Arthur Miller’s Plea for us to Pay Attention.

When Arthur Miller plays are revived, they don’t reflect contemporary time or mores in the way that other writers might. Broken Glass takes place at the dawn of World War II, All My Sons takes place in the wake of it; The Crucible takes place during the Salem Witch Trials. And yet, it’s through this adherence to time and context that Miller’s work is able to feel so resonant and powerful decades after the plays were first performed. Now, in 2026, a wave of revivals are gripping The West End and Broadway; whether it’s the recent, starry production of All My Sons; a new iteration of Broken Glass, and, over on Broadway, Death of a Salesman. And more than that, Miller’s work is being considered with a new, explicitly contemporary eye; the post-Crucible drama, John Proctor is the Villain, took New York by storm in 2025 and is on in London at the Royal Court throughout the spring.

Sam Moore
02. April 2026
5 min. read

“Miller, as a thinker and writer, understood that the past, present, and future, are all more similar than we might like to think.”
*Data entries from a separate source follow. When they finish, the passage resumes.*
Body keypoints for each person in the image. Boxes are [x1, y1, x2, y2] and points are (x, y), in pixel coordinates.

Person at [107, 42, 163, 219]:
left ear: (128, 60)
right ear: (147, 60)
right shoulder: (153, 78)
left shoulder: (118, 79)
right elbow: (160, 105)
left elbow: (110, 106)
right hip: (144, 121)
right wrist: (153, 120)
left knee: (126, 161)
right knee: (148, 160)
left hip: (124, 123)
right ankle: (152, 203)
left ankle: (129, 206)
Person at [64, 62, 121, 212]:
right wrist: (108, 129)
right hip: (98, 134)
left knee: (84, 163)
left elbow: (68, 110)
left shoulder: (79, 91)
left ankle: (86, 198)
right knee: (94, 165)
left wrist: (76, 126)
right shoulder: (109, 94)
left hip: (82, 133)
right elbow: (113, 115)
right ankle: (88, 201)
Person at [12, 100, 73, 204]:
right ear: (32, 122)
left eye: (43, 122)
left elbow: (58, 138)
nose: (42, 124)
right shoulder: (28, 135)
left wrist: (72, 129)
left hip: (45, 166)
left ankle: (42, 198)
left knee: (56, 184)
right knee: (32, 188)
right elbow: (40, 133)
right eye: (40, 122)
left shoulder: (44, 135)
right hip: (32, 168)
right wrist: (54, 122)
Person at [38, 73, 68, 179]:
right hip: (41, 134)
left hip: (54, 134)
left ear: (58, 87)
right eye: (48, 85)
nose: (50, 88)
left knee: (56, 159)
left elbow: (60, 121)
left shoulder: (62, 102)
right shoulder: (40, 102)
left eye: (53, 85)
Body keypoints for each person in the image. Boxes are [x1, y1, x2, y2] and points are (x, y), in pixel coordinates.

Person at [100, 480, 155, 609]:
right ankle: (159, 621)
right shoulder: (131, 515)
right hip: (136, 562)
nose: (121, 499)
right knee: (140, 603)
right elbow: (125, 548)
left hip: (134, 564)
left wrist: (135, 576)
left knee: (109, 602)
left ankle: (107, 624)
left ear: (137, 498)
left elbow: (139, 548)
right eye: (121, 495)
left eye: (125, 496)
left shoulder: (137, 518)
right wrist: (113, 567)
Miller was a prolific writer and public figure during his life; as well as winning the Pulitzer Prize for Death of a Salesman, he was in a very public marriage with Marilyn Monroe, and at the centre of the HUAC hearings, designed to root out supposed communist influence in American cultural institutions. It was these hearings – and the betrayal of former close friend, the director Elia Kazan – that sent Miller to Salem in order to research The Crucible. Miller, as a thinker and writer, understood that the past, present, and future, are all more similar than we might like to think; something John Proctor is the Villain also seems to be engaging with.

 

Miller and Monroe, New York Daily News Archive//Getty Images

At the core of Miller’s plays, their human drama and political edge, is a desperate plea for audiences to pay attention to the world around them. That famous line from Death of a Salesman, “attention must be paid,” is emblazoned on the marquee of New York’s Winter Garden Theatre, where the play is revived until August 2026. In Miller’s theatre, paying attention means opening oneself up to the danger and anxieties of the wider world. This is at the core of Broken Glass, recently revived at the Young Vic Theatre in London; Sylvia Gellburg’s obsessive reading of news stories about the rise of fascism at the tail end of 1938 seems to be the cause of her sudden paralysis; and in one of its most shocking moments, where – possessed by anger and frustration – she demands to know “what will become of us?” she stands on her own two feet for the first time in the play. Miller’s anger, and the things that he seems to want his audiences to pay attention to, are the powers and uncaring nature of vast institutions and ideals. For Sylvia, it’s the rise of fascism; for Chris Keller in the recently revived All My Sons, it’s the endless impulse to bleed as much money as possible from anything, embodied by his father Joe – even if it comes at the cost of human life.

 

Death of a Salesman, “Attention Must Be Paid,” marquee of New York’s Winter Garden Theatre, 2026.

And human life is always the cost that must be paid, in the end. So many of Miller’s plays end with the reality or possibility of a character dying, as if the weight of the world – of their guilt, their self-loathing – becomes too much to bear. For better and for worse, Miller’s plays show no interest in presenting what a new world might look like (Broken Glass in particular ends on a precipice). Instead, they remain laser-focused on the fact that the current world isn’t enough for us; at the end of the recent production of All My Sons, the dead Joe looks down at his family, the unknown ahead of them.